S v Combrink[1] is an important case in South African law, heard in the Supreme Court of Appeal by Brand JA, Ponnan JA and Shongwe JA on May 25, 2011, with judgment handed down on June 23. BC Bredenkamp SC appeared for the appellant, and JJ Kotze for the State. Its significance lies primarily in the area of punishment and sentencing.
The appellant, a farmer, had fired two shots at an unidentified person walking across farmland, who had not responded to his calls. The second shot struck and killed that person. The farmer was convicted of murder by a single judge in the circuit court of the North Gauteng High Court and sentenced to fifteen years' imprisonment, five of which were suspended on the usual conditions. An appeal to the full bench of that court was dismissed in respect of the conviction but upheld in respect of sentence, the court substituting the trial court's sentence with one of ten years' imprisonment.
In an appeal to the Supreme Court of Appeal, it was held that, accepting the evidence of the witness,[2] the appellant (who was a very good marksman) must subjectively have foreseen, when he aimed the second shot at the same place as the first, the possibility that the bullet could ricochet after striking a stone or some other object and in the process strike the deceased. Regardless of that foreseeable possibility, he went on to shoot. He was therefore guilty of murder, the intention being dolus eventualis.[3]
The court held that, given the public incense with sentences which appeared to favour a particular group in society, courts had to be conscious and sensitive to cases which appeared to have racial or discriminatory connotations, especially when dealing with the question of sentence.
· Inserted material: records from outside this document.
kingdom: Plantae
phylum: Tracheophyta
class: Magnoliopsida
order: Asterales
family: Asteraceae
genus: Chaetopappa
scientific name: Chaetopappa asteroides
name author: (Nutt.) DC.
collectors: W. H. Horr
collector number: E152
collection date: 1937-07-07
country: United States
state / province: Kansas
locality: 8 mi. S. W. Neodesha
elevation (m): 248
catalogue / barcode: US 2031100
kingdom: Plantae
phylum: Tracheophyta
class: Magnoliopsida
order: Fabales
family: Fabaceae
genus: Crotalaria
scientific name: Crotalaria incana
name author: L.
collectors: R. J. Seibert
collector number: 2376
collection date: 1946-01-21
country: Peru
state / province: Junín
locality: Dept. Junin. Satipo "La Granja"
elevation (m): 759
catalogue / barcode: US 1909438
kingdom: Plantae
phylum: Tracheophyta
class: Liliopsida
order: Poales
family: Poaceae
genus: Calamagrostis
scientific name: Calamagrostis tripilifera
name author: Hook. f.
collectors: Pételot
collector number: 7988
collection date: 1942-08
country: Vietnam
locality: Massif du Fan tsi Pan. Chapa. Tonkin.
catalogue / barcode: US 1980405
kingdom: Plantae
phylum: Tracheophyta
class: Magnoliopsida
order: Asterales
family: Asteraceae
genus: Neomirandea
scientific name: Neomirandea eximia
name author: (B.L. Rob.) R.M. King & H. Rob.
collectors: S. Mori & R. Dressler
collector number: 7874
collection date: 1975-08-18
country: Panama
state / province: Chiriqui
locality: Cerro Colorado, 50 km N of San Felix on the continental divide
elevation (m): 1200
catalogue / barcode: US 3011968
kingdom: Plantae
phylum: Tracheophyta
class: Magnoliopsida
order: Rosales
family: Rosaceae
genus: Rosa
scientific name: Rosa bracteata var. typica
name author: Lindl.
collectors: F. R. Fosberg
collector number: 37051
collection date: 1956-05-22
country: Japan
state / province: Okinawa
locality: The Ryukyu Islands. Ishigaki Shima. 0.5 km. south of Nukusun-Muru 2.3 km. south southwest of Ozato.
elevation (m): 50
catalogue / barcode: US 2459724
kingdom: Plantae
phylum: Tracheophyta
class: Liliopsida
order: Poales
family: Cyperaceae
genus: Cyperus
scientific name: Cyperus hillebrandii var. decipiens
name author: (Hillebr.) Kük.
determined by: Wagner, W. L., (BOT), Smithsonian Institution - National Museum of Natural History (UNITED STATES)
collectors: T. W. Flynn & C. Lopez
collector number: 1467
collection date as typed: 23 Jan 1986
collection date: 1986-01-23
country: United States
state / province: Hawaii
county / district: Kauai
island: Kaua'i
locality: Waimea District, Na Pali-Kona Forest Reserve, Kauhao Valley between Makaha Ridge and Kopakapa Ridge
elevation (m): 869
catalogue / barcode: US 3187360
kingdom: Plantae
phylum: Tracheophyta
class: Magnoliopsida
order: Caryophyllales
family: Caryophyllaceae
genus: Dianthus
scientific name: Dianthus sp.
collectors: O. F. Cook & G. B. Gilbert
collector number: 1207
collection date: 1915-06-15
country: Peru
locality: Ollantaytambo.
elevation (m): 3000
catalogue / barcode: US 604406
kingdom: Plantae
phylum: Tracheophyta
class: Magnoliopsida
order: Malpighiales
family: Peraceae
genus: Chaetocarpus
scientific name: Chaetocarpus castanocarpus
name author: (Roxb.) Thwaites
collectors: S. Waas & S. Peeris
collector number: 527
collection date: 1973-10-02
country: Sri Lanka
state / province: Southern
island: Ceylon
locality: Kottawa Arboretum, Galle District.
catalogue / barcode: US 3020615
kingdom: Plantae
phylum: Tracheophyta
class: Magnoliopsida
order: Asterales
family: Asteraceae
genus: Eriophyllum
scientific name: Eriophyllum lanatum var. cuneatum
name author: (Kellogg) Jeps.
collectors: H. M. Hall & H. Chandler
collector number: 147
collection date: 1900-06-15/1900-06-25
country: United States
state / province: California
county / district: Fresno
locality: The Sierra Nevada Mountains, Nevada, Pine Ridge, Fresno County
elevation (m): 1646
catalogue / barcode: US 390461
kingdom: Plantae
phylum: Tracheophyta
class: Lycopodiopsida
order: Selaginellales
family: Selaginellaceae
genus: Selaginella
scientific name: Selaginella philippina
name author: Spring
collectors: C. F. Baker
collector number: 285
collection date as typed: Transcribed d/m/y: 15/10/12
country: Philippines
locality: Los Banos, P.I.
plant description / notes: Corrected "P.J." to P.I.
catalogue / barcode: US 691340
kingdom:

Public interest was one of the essential considerations in determining an appropriate sentence. The public interest against discrimination was not necessarily in discrimination between black and white but rather between people in general, who perceive others, with prejudice, to be different or inferior to them. It was this perception that the judiciary should address. The effect of hate crimes went far beyond the victims and served to traumatise whole communities and damaged South African society. Without the decision makers in the criminal justice system being attuned to these issues, it would not be possible properly to combat hate crimes.[4]